SQLE was one of the most important prognostic factors in our study. As is well known, SQLE is one of the rate-limiting enzymes in sterol biosynthesis. Brown et al [28] tried to assess the correlation of copy number and gene expression levels of SQLE among multiple cancer types and showed that SQLE was an important therapeutic target in breast cancer. In our study, SQLE was also demonstrated as one of the most important prognosis genes, and patients with higher SQLE expression levels would have poorer prognosis.

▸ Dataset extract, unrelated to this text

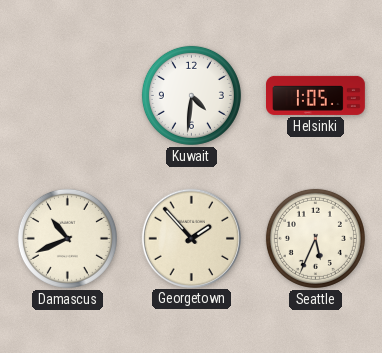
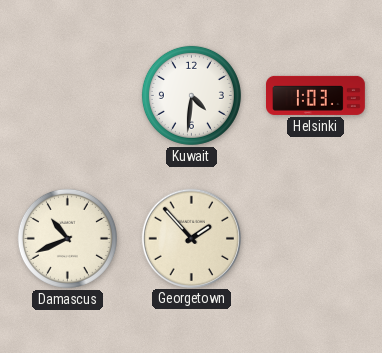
Helsinki: 1:05 -> 1:03
Seattle: 5:34 -> none
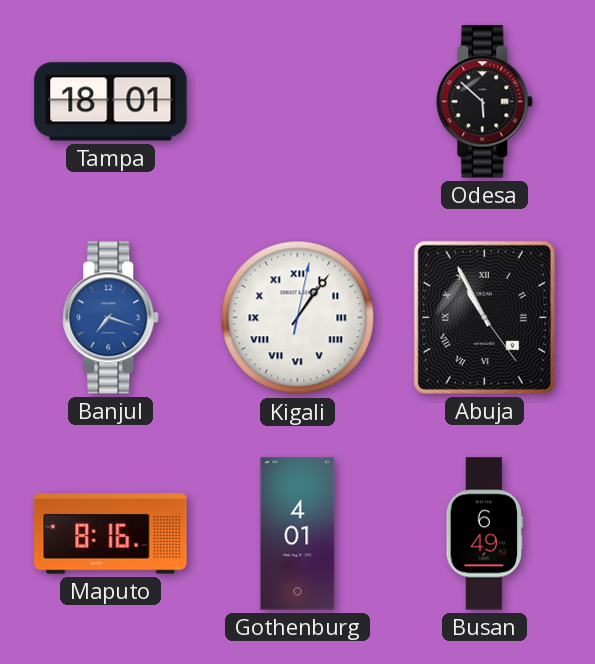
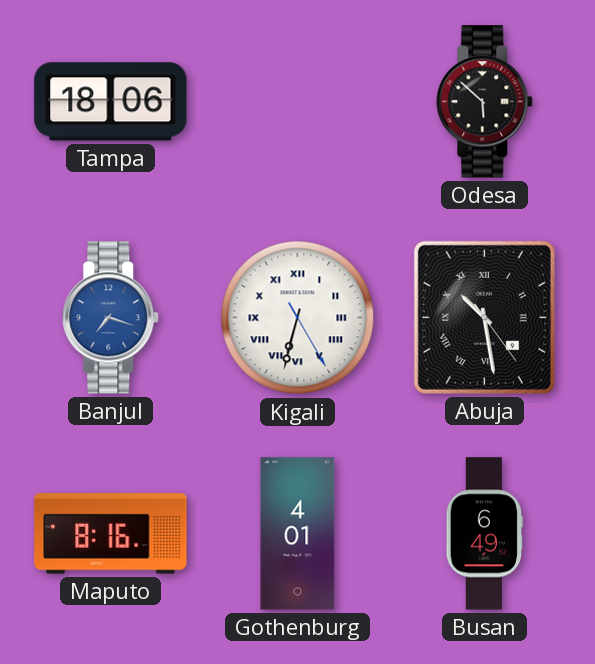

PDK4 is a key enzyme in the process of glucose metabolism and highly expressed in breast cancers. Our data showed the gene was one of key nodes of PPI network in breast cancer, and it has a targeted binding relationship with more than 5 miRNAs. Previous evidence demonstrated inverse correlation between expression of miR-211 and PDK4, and targeting miR-211 to inhibit PDK4 was recognized as a valuable potential therapeutic strategy in breast cancers.[29] In our study, the correlations between PDK4 and 20 miRNAs were demonstrated, such as miR-211, miR-602, and miR-16. Although no clinical data have been published on these correlations, these findings might be useful for future advances in breast cancer treatment.

In summary, SQLE and PPARG might be important prognostic factors in breast cancers, and ADIPOQ might play a major role breast cancer pathogenesis regulated by PPARG.